**GIVEN INFORMATION:**

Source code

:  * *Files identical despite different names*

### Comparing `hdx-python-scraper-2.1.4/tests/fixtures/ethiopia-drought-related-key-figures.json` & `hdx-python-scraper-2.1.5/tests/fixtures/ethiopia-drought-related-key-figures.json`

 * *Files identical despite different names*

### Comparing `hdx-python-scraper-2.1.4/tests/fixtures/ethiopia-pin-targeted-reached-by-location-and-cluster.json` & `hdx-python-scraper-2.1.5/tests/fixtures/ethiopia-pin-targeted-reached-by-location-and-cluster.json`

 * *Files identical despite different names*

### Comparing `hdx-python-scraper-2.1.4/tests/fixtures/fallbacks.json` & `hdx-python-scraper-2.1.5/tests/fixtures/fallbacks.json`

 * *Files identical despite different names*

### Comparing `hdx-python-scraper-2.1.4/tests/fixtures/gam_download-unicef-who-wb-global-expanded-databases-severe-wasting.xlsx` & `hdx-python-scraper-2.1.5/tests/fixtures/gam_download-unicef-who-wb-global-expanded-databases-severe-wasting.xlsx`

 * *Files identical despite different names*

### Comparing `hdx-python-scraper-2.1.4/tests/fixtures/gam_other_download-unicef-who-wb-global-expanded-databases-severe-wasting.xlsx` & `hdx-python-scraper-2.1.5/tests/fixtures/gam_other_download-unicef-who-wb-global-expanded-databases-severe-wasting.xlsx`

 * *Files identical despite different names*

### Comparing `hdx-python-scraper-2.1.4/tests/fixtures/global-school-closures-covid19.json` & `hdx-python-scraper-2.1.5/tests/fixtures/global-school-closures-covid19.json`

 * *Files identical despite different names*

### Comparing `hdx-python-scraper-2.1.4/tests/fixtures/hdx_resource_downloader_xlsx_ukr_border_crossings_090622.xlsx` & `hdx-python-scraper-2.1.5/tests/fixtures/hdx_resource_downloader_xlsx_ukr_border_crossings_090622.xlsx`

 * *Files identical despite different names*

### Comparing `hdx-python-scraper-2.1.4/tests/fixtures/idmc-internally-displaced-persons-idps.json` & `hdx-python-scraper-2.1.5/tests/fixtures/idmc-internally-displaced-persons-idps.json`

**DIRECTIONS:**
Would you retype the full listing without altering a single word?

**WRITTEN SOLUTION:**
Source code

:  * *Files identical despite different names*

### Comparing `hdx-python-scraper-2.1.4/tests/fixtures/ethiopia-drought-related-key-figures.json` & `hdx-python-scraper-2.1.5/tests/fixtures/ethiopia-drought-related-key-figures.json`

 * *Files identical despite different names*

### Comparing `hdx-python-scraper-2.1.4/tests/fixtures/ethiopia-pin-targeted-reached-by-location-and-cluster.json` & `hdx-python-scraper-2.1.5/tests/fixtures/ethiopia-pin-targeted-reached-by-location-and-cluster.json`

 * *Files identical despite different names*

### Comparing `hdx-python-scraper-2.1.4/tests/fixtures/fallbacks.json` & `hdx-python-scraper-2.1.5/tests/fixtures/fallbacks.json`

 * *Files identical despite different names*

### Comparing `hdx-python-scraper-2.1.4/tests/fixtures/gam_download-unicef-who-wb-global-expanded-databases-severe-wasting.xlsx` & `hdx-python-scraper-2.1.5/tests/fixtures/gam_download-unicef-who-wb-global-expanded-databases-severe-wasting.xlsx`

 * *Files identical despite different names*

### Comparing `hdx-python-scraper-2.1.4/tests/fixtures/gam_other_download-unicef-who-wb-global-expanded-databases-severe-wasting.xlsx` & `hdx-python-scraper-2.1.5/tests/fixtures/gam_other_download-unicef-who-wb-global-expanded-databases-severe-wasting.xlsx`

 * *Files identical despite different names*

### Comparing `hdx-python-scraper-2.1.4/tests/fixtures/global-school-closures-covid19.json` & `hdx-python-scraper-2.1.5/tests/fixtures/global-school-closures-covid19.json`

 * *Files identical despite different names*

### Comparing `hdx-python-scraper-2.1.4/tests/fixtures/hdx_resource_downloader_xlsx_ukr_border_crossings_090622.xlsx` & `hdx-python-scraper-2.1.5/tests/fixtures/hdx_resource_downloader_xlsx_ukr_border_crossings_090622.xlsx`

 * *Files identical despite different names*

### Comparing `hdx-python-scraper-2.1.4/tests/fixtures/idmc-internally-displaced-persons-idps.json` & `hdx-python-scraper-2.1.5/tests/fixtures/idmc-internally-displaced-persons-idps.json`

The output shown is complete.